LITERATUR ALS DENKSCHULE

FRANZ KAFKAS: DER STEUERMANN
»Bin ich nicht Steuermann?« rief ich. »Du?« fragte ein dunkler hoch gewachsener Mann und strich sich mit der Hand über die Augen, als verscheuche er einen Traum. Ich war am Steuer gestanden in der dunklen Nacht, die schwachbrennende Laterne über meinem Kopf, und nun war dieser Mann gekommen und wollte mich beiseiteschieben. Und da ich nicht wich, setzte er mir den Fuß auf die Brust und trat mich langsam nieder, während ich noch immer an den Stäben des Steuerrades hing und beim Niederfallen es ganz herumriss. Da aber fasste es der Mann, brachte es in Ordnung, mich aber stieß er weg. Doch ich besann mich bald, lief zu der Luke, die in den Mannschaftsraum führte und rief: »Mannschaft! Kameraden! Kommt schnell! Ein Fremder hat mich vom Steuer vertrieben!« Langsam kamen sie, stiegen auf aus der Schiffstreppe, schwankende müde mächtige Gestalten. »Bin ich der Steuermann?« fragte ich. Sie nickten, aber Blicke hatten sie nur für den Fremden, im Halbkreis standen sie um ihn herum und als er befehlend sagte: »Stört mich nicht«, sammelten sie sich, nickten mir zu und zogen wieder die Schiffstreppe hinab. Was ist das für Volk! Denken sie auch oder schlurfen sie nur sinnlos über die Erde?

TEXTANALYSE

Der Steuermann ist eine kurze Erzählung von Franz Kafka, in der ein Ich-Erzähler als Steuermann eines Schiffes von einem Eindringling gewaltsam verdrängt wird, ohne dass ihm die Mannschaft des Schiffes bei der Wiedererlangung seiner alten Position geholfen hätte.

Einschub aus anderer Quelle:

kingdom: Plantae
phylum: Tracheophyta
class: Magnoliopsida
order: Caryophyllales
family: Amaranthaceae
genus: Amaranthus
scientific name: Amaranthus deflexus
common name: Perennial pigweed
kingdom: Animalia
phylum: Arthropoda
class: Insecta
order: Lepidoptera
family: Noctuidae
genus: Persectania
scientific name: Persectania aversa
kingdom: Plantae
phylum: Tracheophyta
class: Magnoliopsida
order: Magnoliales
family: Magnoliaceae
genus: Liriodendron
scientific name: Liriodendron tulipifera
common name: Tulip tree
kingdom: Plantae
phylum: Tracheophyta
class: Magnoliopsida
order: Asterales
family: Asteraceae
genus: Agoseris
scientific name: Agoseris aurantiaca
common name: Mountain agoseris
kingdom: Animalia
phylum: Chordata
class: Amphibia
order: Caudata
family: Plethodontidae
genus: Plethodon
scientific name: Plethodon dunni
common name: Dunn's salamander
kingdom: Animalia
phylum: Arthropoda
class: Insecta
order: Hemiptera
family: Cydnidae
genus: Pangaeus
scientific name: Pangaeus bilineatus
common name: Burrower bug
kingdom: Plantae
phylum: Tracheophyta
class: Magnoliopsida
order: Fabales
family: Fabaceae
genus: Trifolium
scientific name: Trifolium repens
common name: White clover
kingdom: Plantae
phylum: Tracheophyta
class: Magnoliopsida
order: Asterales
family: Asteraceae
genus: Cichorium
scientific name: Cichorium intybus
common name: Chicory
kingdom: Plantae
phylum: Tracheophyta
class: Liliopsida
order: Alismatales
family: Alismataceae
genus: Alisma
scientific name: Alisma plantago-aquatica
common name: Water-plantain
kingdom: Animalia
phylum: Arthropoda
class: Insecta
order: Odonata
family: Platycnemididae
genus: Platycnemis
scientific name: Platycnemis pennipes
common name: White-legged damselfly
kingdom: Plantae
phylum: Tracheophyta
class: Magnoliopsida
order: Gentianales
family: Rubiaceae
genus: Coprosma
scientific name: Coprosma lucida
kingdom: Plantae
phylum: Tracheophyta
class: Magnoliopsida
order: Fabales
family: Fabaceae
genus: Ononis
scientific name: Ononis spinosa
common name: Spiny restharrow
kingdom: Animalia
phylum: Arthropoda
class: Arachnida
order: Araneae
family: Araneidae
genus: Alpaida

Hartmut Binder hat in seinem Kafka-Handbuch den Inhalt des narrativen Kurztextes, im Grunde eine Parabel, in einem Satz zusammengefasst: «Das Mitte November 1920 verfasste Kurzdrama spielt sich zwischen dem Ich, dessen Widerpart und einer amorphen, mit dem Ich sympathisierenden, aber nicht rettend eingreifenden Masse ab.»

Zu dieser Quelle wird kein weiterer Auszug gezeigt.